Uri nodded, and switched instead to asking whether it was not time to make a start of the Latin tuition.

“Get real!” said Tija. “Philo long forgot about the whole business. He has to be told anything five times over before it finally registers with him.”

Uri shrugged his shoulders: he had made up his mind that he didn’t need any help from Tija.

Tija waited for Uri to insist, and he was surprised that he did nothing of the kind.

“Tell me,” Uri finally spoke. “Why are you all being so nice to me?”

They were standing in the atrium, by a shaded, western wall. It was the afternoon of the Sabbath when it was permissible to chat and everything had been prepared for them on the Friday afternoon.

“Your father lent money to Agrippa,” said Tija pensively. “So did my father, but only four times as much as your father lent, even though he is umpteen thousand times wealthier.
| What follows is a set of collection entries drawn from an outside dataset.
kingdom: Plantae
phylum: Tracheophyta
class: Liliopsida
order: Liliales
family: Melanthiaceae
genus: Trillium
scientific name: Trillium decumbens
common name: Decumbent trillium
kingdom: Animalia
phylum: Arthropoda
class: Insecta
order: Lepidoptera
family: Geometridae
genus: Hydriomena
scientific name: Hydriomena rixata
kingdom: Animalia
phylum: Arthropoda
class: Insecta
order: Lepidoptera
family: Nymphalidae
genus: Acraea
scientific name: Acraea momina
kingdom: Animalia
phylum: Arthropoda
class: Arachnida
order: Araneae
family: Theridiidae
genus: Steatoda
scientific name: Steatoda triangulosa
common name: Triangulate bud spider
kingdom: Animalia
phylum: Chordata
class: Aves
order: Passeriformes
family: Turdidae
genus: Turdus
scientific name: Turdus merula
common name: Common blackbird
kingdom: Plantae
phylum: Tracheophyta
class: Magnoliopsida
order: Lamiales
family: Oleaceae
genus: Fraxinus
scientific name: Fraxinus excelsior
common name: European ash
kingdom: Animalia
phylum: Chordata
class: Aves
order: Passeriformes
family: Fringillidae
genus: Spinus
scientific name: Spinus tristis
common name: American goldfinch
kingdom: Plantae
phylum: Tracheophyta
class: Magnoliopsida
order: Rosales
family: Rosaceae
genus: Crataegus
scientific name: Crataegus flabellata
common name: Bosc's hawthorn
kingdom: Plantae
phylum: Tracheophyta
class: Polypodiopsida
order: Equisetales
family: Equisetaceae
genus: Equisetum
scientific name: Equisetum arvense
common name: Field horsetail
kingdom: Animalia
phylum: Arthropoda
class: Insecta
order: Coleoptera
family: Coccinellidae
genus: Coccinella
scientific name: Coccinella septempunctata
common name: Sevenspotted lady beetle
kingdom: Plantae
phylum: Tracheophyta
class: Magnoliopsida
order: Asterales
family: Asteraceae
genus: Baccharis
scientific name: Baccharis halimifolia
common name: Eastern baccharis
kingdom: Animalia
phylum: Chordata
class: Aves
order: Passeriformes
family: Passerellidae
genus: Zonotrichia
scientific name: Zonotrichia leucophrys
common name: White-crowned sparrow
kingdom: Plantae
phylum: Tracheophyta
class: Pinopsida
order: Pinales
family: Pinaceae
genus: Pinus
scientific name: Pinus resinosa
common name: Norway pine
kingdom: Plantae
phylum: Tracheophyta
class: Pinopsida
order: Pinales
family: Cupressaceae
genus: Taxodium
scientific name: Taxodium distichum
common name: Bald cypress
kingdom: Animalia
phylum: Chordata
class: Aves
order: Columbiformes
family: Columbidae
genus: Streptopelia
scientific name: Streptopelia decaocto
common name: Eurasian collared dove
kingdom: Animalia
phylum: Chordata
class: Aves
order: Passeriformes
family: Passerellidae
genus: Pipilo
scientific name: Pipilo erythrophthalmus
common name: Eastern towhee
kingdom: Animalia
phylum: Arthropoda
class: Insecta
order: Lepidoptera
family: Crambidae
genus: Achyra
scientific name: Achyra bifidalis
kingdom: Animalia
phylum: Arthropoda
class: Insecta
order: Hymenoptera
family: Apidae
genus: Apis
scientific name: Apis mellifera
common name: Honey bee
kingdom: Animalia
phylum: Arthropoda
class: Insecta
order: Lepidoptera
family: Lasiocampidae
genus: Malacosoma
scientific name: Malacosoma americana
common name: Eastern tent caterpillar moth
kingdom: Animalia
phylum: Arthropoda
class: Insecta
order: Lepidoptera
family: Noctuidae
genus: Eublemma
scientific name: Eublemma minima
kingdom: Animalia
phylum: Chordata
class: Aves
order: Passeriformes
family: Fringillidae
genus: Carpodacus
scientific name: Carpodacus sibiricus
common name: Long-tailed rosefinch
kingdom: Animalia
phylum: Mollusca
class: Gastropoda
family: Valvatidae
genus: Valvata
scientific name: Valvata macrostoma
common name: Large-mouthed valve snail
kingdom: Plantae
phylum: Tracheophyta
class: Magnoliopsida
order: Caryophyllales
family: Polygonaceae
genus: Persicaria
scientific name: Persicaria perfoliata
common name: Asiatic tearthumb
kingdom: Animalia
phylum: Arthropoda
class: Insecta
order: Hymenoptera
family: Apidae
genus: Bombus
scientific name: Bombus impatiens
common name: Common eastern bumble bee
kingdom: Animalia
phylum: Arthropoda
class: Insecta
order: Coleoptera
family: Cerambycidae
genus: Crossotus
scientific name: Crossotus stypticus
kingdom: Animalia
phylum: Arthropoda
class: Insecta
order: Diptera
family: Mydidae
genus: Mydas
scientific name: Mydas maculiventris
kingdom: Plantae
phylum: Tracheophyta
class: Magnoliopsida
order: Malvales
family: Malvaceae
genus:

Agrippa sent a message to Jerusalem through you… It must have been an important message, and any of Agrippa’s people is our ally.”

Uri nodded.

“All the same,” he persisted. “What are you supporting me for?”

Tija smiled wryly:

“I have no idea,” he said, and he sounded sincere. “Maybe we need a reliable courier. We don’t have too many reliable contacts in Rome: the Roman Jews are cowardly, narrow-minded, and they know nothing about Roman politics. Or rather… Maybe we are afraid of you, Gaius Theodorus. You may become a man of importance, just as Agrippa will become king, and you can be sure that he will. It is unusual for someone to be chosen as one of the delegates who carry the money to Jerusalem, and Agrippa explicitly said, I remember it distinctly, that it was on his word that you were taken into the delegation. For some reason, he must have a high regard for you. You were sent ahead to study the situation in Judaea. Your on-the-spot knowledge will be important for him one of these days: he has not really seen anything of Judaea as he was constrained to living on Antipas’s favor when he had to vanish from Rome on account of his mounting debts, so he had no time to look around in Judaea. You’re a favorite of Agrippa’s, and it doesn’t matter why. You may or may not be his spy, as my father assumes, and if that’s what he assumes, then that’s the way it is. Whether you’re a sleepwalker or an ignorant novice, you still become what people consider you to be, and you can’t do anything about that. It does no harm if the confidant of the future king of the Jewish empire-in-the-making, is, at the same time, under an obligation to us.”